We knew he was a stumble klutz, but in 1976 perhaps instead of vacationing in Eastern Europe (where there was no Soviet domination at the time) he should have ran for President instead of waiting until 1978! :smack:
Somebody writing that probably didn’t know the year for the election, but remembered Watergate and the four-year span, so …
Sloppy writing, that. Well spotted, pkbites.
I don’t know why I find it so amusing to make fun of him. He was the President and deserves respect, and he seemed to be a pretty nice guy.
If it had been any other Prez it wouldn’t be funny.
But he was kind of a stuffle.
Do you remember during his debate with Carter when he raised his voice and demanded that there was no Soviet domination in eastern Europe? The debate coordinator tried to give him a chance to correct himself but he just wouldn’t.
Then there was the golf ball to the melon. And the several slip and falls.
Running for re-election in the wrong year just seems par for the course.
The funny thing about that is that Ford has athletic credentials. He was a three-year player at center for Michigan, and was voted the most valuable player one year. Yet he’ll go down in history as a klutz.
Forgot to click my sig.
Shouldn’t you have waited until Dec. 31 to make that name change? Then you could’ve gone on about how you had to change your name, and it was either going to be Last Year’s Model or Frank.
Gerald Ford was doomed before the election campaign. When he pardoned Nixon, folks just assumed there had been a “promise to pardon me, and I’ll make you president” deal. Nixon and Agnew had both resigned in disgrace, and Ford couldn’t escape their stain. It didn’t help when he passed out those stupid Whip Inflation Now buttons, as if pep talks could revive the economy.
His clumsiness was exaggerated. Ford was a good skier, with many years experience. Like every skier, he fell down sometimes. Most skiers don’t have a troupe of news photographers following them; when he fell, it was news.
He was a good enough congressman to have been re-elected a few times. He was respected as an honest, straight-up guy (literally an Eagle Scout.) I respected him, though he wasn’t in my party. In my opinion, he wasn’t cut out to be president.
Put it in your location for a while, then it is automatic and less work.
On the OP: The republicans were still in recovery mode from Nixon/Agnew.
Carter was the best thing that could have happen to them. He was an ineffective President and it allowed Reagan to win.
Jim
A friend of mine from New York maintains that the famous *Daily News * “Ford to City: Drop Dead” headline of Oct. 30, 1975, played an important role in Carter’s victory by moving sentiment against the president in the Empire State. He has said New York is the only state that went for Carter and had enough electoral votes to swing the national result the other way had it gone for Ford instead, which seems to me to be borne out by this map of the electoral voting. Anyway, it’s an interesting argument but I’ve never known how seriously to take it. YMMV.
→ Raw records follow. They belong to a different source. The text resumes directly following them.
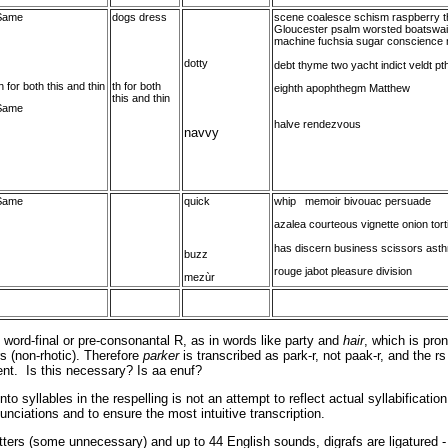
Same
dogs dress
scene coalesce schism raspberry th
Gloucester psalm worsted boatswai
machine fuchsia sugar conscience 
dotty
debt thyme two yacht indict veldt pth
h for both this and thin
th for both
eighth apophthegm Matthew
this and thin
Same
halve rendezvous
navvy
Same
quick
whip memoir bivouac persuade
azalea courteous vignette onion tort
has discern business scissors ast
buzz
rouge jabot pleasure division
mezùr
word-final or pre-consonantal R, as in words like party and
hair
, which is pro
rs (non-rhotic). Therefore
parker
is transcribed as park-r, not paak-r, and the rs
ent. Is this necessary? Is aa enuf?
o syllables in the respelling is not an attempt to reflect actual syllabification
nunciations and to ensure the most intuitive transcription.
tters (some unnecessary) and up to 44 English sounds, digrafs are ligatured - t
They appear to have fixed it-
Aw, shucks! I was having too much fun with it I guess.
What Ford will go down in history for is that he held both the Vice President and the Presidential offices yet was elected to neither.
Also that at a dinner for Anwar Sadat he gave a toast to “the great people of Israel I MEAN EGYPT!!”
<hijack>
Frank,
did you name yourself after the bunny guy in Donnie Darko?
Inquiring minds (my daughter & I) want to know.
</hijack>
Sorry, no, it’s not that interesting. It’s my real name.
lol!
The fact that nobody voted for him to be President or VP just makes him into a historical accident. How can anybody take him seriously?
I was a kid during the '76 election, but, odd as it may seem now, Carter was seen as a fresh-faced, intelligent, clean-living, honest guy, sort of like Clinton I w/o Gennifer Flowers, while Ford, whom I don’t recall anybody hating outright, was nevertheless seen as stained by the whole Watergate thing. Nice guy, sure, but he was also the old, tired, discredited party, and the Whip Inflation Now! buttons and Swine flu things didn’t help. SNL and MAD magazine had a field day with him.
In 1980, of course, people were “tired of Carter”. The 70s made everybody tired.
(BTW, I didn’t get to vote until '84–for Walter Mondale. Ooooh the excitement.)
YOU were one of the 6 people who voted for Fritz?